Record extracts:
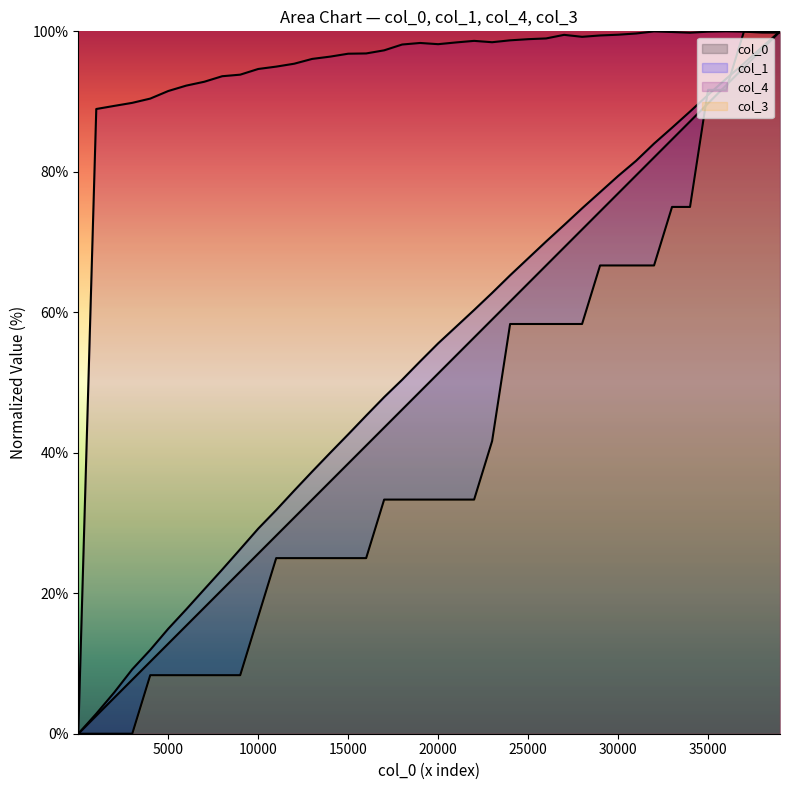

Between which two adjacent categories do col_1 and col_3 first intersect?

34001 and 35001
==
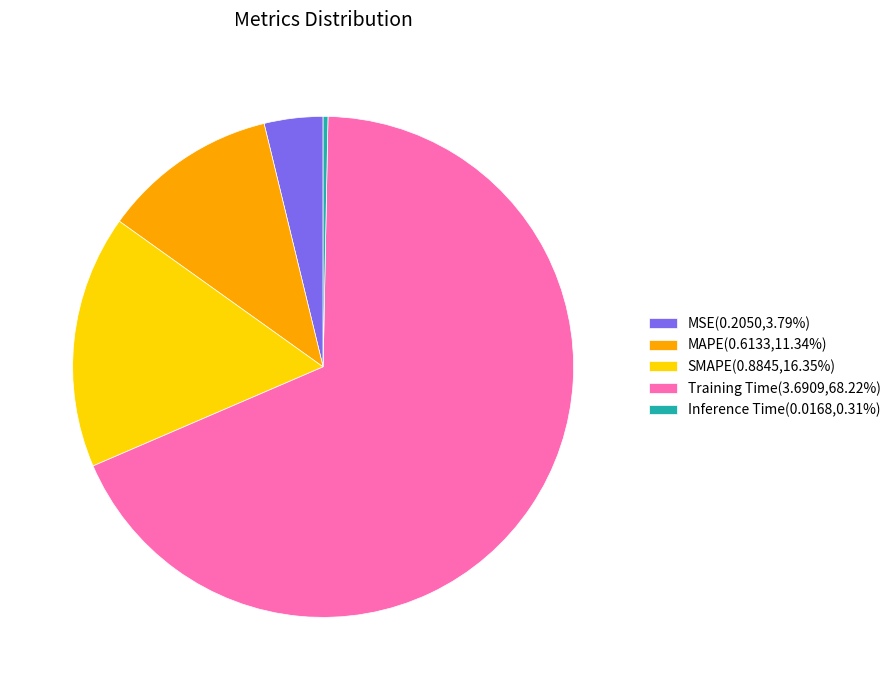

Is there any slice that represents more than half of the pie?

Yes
==
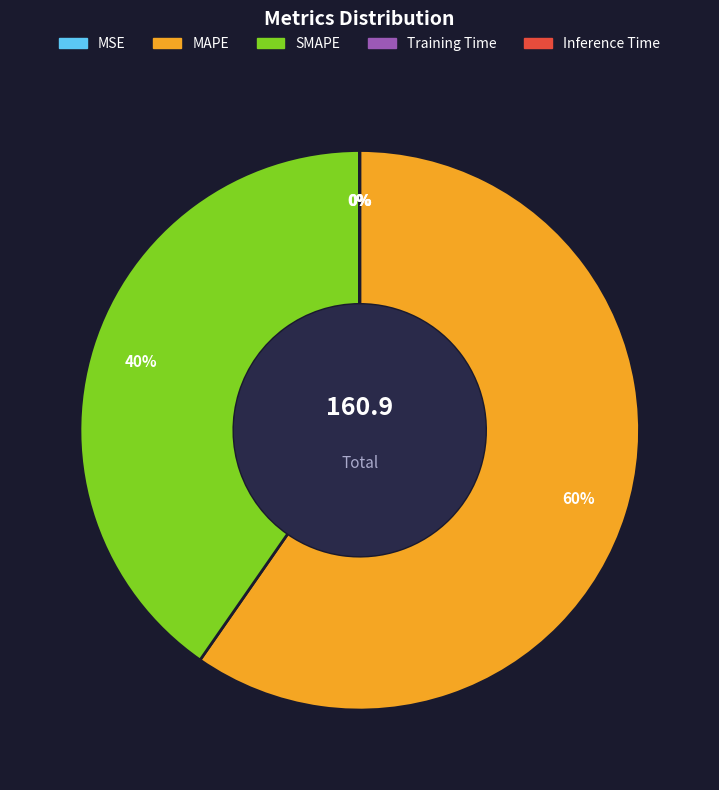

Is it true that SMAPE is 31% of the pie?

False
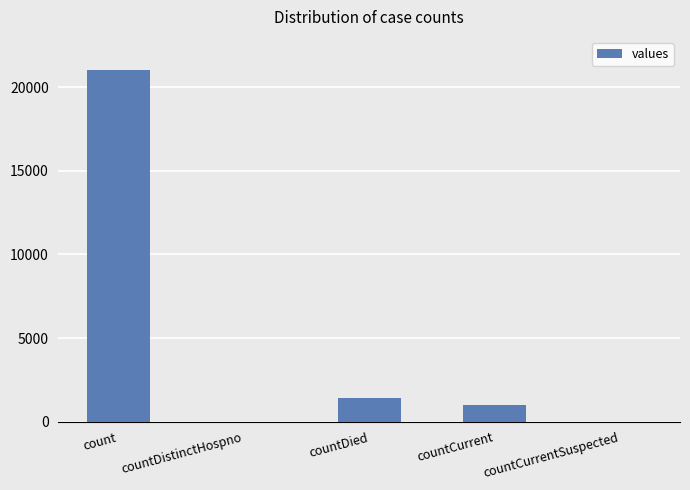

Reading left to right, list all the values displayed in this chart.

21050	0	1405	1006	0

What the exercise asks: Which lines in the rows above contain the string "that", matching case exactly? Copy out each of those lines.

Output for this task:
Is there any slice that represents more than half of the pie?
Is it true that SMAPE is 31% of the pie?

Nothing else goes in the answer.